The five men accused of plotting to kidnap Michigan Gov. Gretchen Whitmer have lost their bid to have the case dismissed, clearing the way for the prosecution to move to trial.
The defendants had argued that they were pushed into the alleged conspiracy by confidential informants and their FBI handlers in what amounted to “egregious overreach” on the part of the government and a textbook example of entrapment.
In a ruling on Tuesday, however, Judge Robert A. Jonker rejected that notion, stating that the defendants “fail to carry their burden” of showing indisputable evidence of entrapment before trial. It is exceedingly rare for cases to be dismissed in this manner, Jonker noted, saying that the question of entrapment “is decidedly disputed as it almost inevitably is at this stage of the case” and instead should be determined by a jury.
As a result of his denial, the case against the five federal defendants can now proceed to trial starting March 8, where the increasingly bitter disagreements between prosecutors and defense attorneys over matters of fact can be decided.
Attorneys for the five defendants in the federal case, which also includes weapons of mass destruction and weapons charges, could not be reached for comment, although some had previously indicated they did not expect their dismissal motion to prevail. A sixth man, Ty Garbin, previously pleaded guilty in the matter and is expected to testify on the government’s behalf. Eight other men are charged with related crimes in Michigan state court.

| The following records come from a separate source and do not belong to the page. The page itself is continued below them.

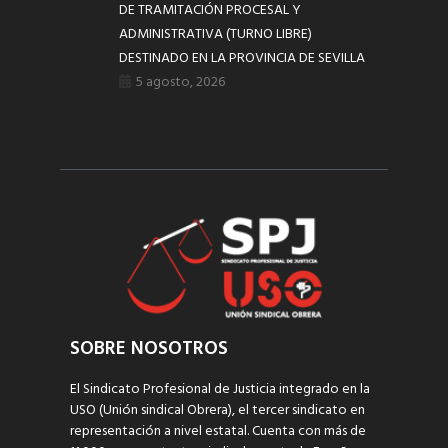
DE TRAMITACIÓN PROCESAL Y
ADMINISTRATIVA (TURNO LIBRE)
DESTINADO EN LA PROVINCIA DE SEVILLA
5 agosto, 2026
SOBRE NOSOTROS
El Sindicato Profesional de Justicia integrado en la
USO (Unión sindical Obrera), el tercer sindicato en
representación a nivel estatal. Cuenta con más de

The sharp differences of opinion in the courtroom have spilled into the public arena, where the high-profile case has taken on ever-greater significance among those who see the defendants as exemplars of the rising threat of domestic terrorism on one side and, on the other, those who characterize the prosecution and FBI as agents of a deep state intent on crushing dissent. And that political froth, in turn, has begun flowing back into the legal arena.
Earlier this month, for example, the attorney for defendant Kaleb Franks asked permission to raise questions at trial about the role of the FBI in the Jan. 6 Capitol insurgency, pointing specifically to allegations made by Sen. Ted Cruz and journalist Glenn Greenwald about whether undercover assets were secretly responsible for the events of that day.
“The fact remains: legislators are demanding accountability from the FBI,” the attorney, Scott Graham, wrote, drawing parallels to the alleged misconduct of the bureau in the Michigan case.
In a response to that motion filed Tuesday, prosecutors responded caustically, calling Jan. 6 “irrelevant” to their case and disparaging the attempt to “put the FBI on trial, and ask the jury to decide this case on the basis of inflammatory and irrelevant partisan debate and the media coverage of it.”
The government also scoffed at a demand from the defense to grant immunity to a number of potential witnesses at trial, including three FBI agents and an informant, so that they may testify freely about the case without feeling compelled to invoke their Fifth Amendment rights against self-incrimination.
In recent months, the Justice Department said it would not call three of the principal FBI agents from the investigation to testify in the wake of allegations related to possible misconduct on their part. Nonetheless, prosecutors wrote late on Monday, none of those agents will invoke the Fifth Amendment if called by defense attorneys as witnesses.
Stephen Robeson, a confidential informant at the center of the probe, is another story, the government attorneys noted. Earlier this month they described him as a “double agent” and in their Monday filing said he “might plausibly” invoke the Fifth if called because of a series of potentially illegal actions on his part, including “aiding and abetting the defendants, and conspiring with them to kidnap the Governor.”
Specifically, they said that Robeson deliberately didn’t tell his FBI handlers about a recording of suspects; that he called defendant Barry Croft on the day of the arrests in the case to warn him he was wanted by the government; and that he tried to destroy recordings and other possible evidence, including a rifle fitted with a projectile launcher that he instructed someone to throw in a lake.
That conduct is in addition to a firearm charge Robeson was indicted for in federal court last March and for which he later pleaded guilty, and a fraud charge he currently faces in Wisconsin state court. The conduct alleged in both of those cases took place while Robeson was working as a paid FBI informant.
If defendants call Robeson as a trial witness, prosecutors said, they will refuse to grant him immunity, out of concern that “could falsely testify that he deliberately attempted to entrap” the five men accused in the conspiracy. If that were to happen, they added, “the government would have no recourse but to try Steve for perjury.”
Regardless of whether Robeson or the three FBI agents are called as witnesses at trial, the defense’s primary endeavor will be to convince the jury their clients were entrapped by a government desperate to make a case.
To do that, Jonker emphasized in his ruling, they’ll have to not only prove that the government “induced” or persuaded the defendants to act using “excessive pressure,” but also, critically, demonstrate that the five men were not predisposed to violence.
And that second prong may be a particularly tall order given the extensive library of incendiary rhetoric prosecutors have documented in the hundreds of hours of clandestine recordings made by the FBI’s informants in the case.
It is “neither ‘undisputed’ nor ‘patently clear’ that defendants were not predisposed to commit the crimes charged," Jonker wrote in his opinion.